Daily Market Color

Treasurys Edge Higher, Stocks Fall Despite Robust Economic Data

Labor and Trade Data Display Tepid Movements   Initial jobless claims and import price data highlighted today’s economic reporting.  Weekly filings for unemployment were reported at 247,000 , below expectations of 255,000 and remaining well below the 300,000 threshold for the 97th consecutive week.  The number of continuous claims fell by 29,000 in the final week of December, marking its first decline since early November.  The unemployment data provides further evidence of a healthy labor market that continues to see low turnover, increased wages, and steady hiring.

In a separate report, import prices recorded the largest rise in almost five years, increasing 1.8% YoY in the month of December.  The headline figure was on par with median forecasts and represented a strong rebound from November’s 0.1% YoY increase in prices.  Much of the movement could be attributed to rising energy costs, which featured petroleum products jumping 7.9% for the month.  Excluding petroleum, import prices fell 0.2% in December.

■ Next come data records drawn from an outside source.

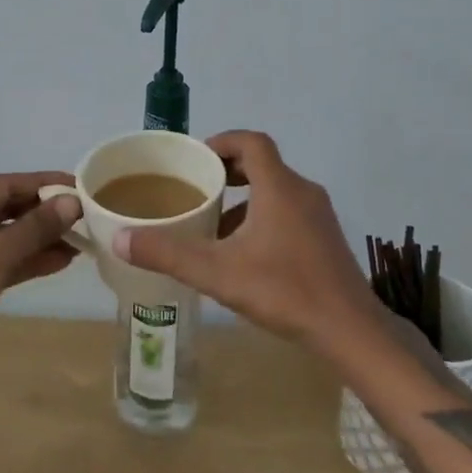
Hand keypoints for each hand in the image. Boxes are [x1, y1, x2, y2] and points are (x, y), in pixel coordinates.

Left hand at [0, 171, 81, 391]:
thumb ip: (35, 228)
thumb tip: (71, 203)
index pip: (10, 183)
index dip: (47, 183)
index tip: (82, 187)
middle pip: (9, 206)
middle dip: (46, 213)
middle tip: (85, 217)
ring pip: (6, 235)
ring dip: (40, 239)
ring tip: (80, 242)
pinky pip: (0, 257)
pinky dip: (26, 259)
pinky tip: (59, 262)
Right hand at [112, 130, 378, 354]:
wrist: (351, 330)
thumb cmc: (285, 291)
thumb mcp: (218, 273)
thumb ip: (168, 254)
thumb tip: (120, 239)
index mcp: (279, 187)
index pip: (251, 142)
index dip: (222, 142)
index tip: (197, 158)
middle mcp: (302, 191)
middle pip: (263, 163)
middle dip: (229, 171)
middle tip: (199, 188)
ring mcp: (319, 215)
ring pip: (276, 190)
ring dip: (246, 197)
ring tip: (215, 223)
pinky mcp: (326, 238)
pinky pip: (289, 211)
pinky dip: (264, 217)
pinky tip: (246, 253)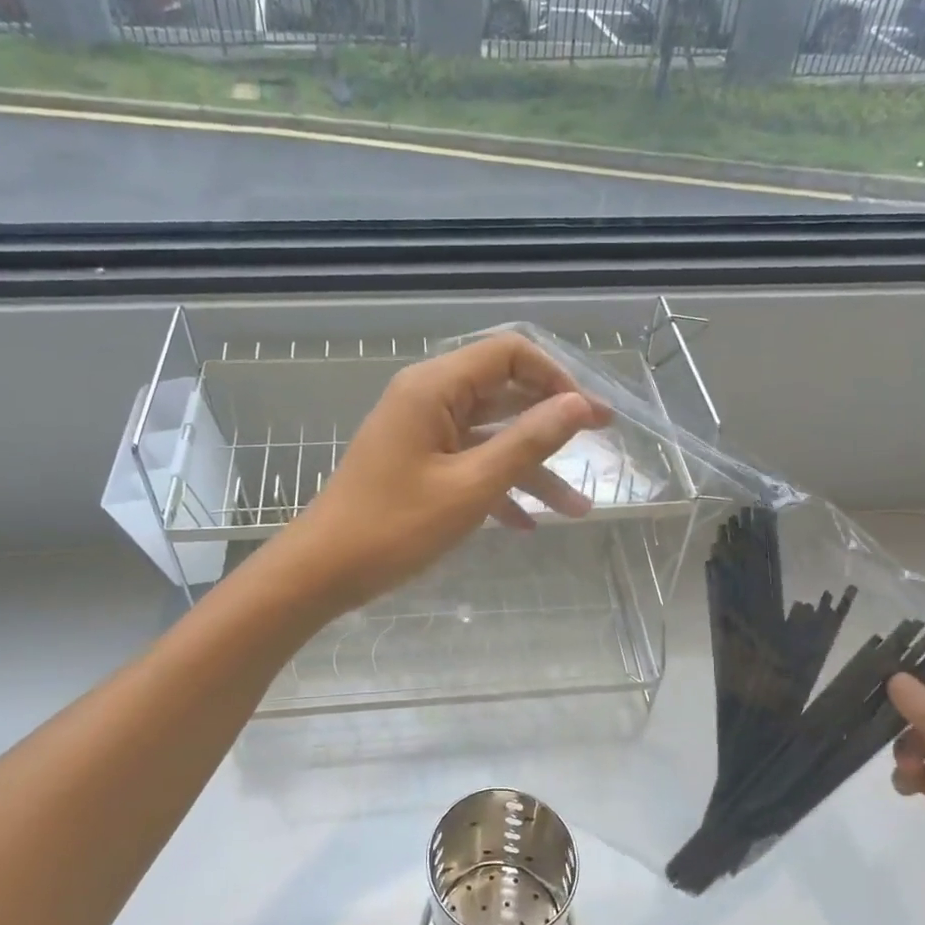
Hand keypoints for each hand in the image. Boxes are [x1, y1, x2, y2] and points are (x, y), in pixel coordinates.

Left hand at [269, 333, 613, 612]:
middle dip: (553, 422)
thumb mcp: (471, 486)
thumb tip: (577, 404)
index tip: (590, 415)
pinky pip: (470, 463)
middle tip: (600, 443)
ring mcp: (423, 433)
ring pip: (492, 437)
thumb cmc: (395, 527)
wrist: (324, 571)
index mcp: (434, 387)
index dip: (557, 377)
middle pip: (504, 393)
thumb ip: (527, 442)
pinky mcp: (418, 465)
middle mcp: (429, 399)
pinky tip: (527, 525)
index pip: (509, 354)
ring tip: (577, 510)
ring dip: (533, 469)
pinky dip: (500, 487)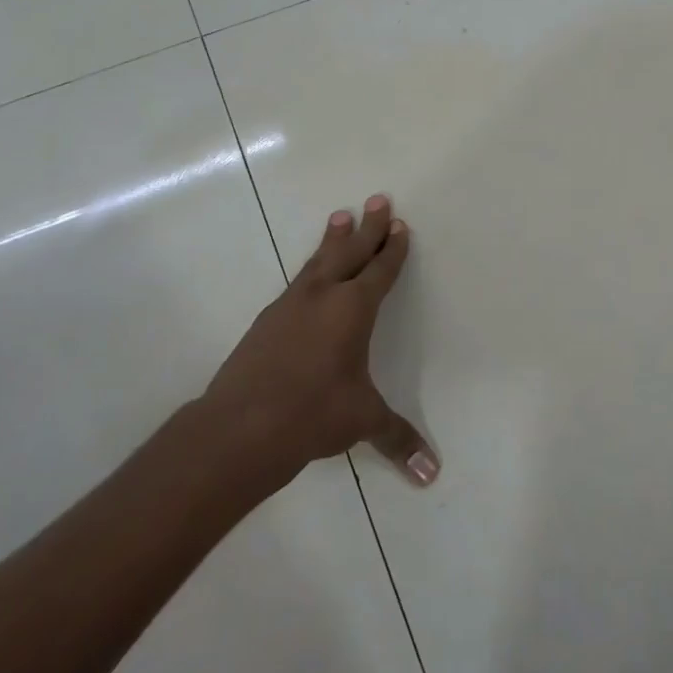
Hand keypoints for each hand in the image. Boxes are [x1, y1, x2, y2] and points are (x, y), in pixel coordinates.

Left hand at [204, 195, 438, 485]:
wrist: (240, 426)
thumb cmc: (313, 414)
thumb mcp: (362, 421)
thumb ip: (398, 439)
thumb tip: (432, 474)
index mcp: (353, 309)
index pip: (379, 271)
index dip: (392, 250)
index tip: (399, 226)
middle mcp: (322, 297)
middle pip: (350, 253)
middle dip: (367, 228)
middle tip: (377, 199)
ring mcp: (289, 306)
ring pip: (317, 262)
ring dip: (332, 240)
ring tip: (339, 217)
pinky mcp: (266, 322)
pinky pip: (297, 283)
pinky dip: (310, 270)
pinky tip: (308, 278)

The data was not enough to spur equity markets into positive territory, however, with all three major US stock indices declining 0.25% – 0.50% on the day, as the bearish tone from foreign markets overnight after Trump’s news conference carried over to US markets.  A strong rally in Treasurys to begin the day faded throughout the rest of the session, with yields/swap rates finishing down 1-2 bps across the curve, bringing the yield on the 10-year note to 2.36% after approaching the 2.30% level earlier in the day.

Oil Continues Rally on Supply Cuts
Crude oil prices continued yesterday’s rally after Saudi Arabian Energy Minister Khalid al-Falih announced the reduction of his nation’s output to less than 10 million barrels per day, lower than the volume initially pledged in the broad supply-reduction pact.  The level is a 22-month low for Saudi Arabia, whose officials have publicly stated its country’s firm commitment to extending its output-curbing initiative.  More concrete details surrounding the actual implementation of the global supply cut will be confirmed at the oil monitoring meeting, which is set to take place later this month.  The principal uncertainty going forward with regard to global stockpiles stands to be the amount of production in the United States, which many analysts feel could offset the global production cut efforts from most of the rest of the oil-producing nations.  WTI crude added 1.5% on the day to $53/barrel while Brent crude increased 1.75% to $56/barrel, marking the largest two-day rally in six weeks.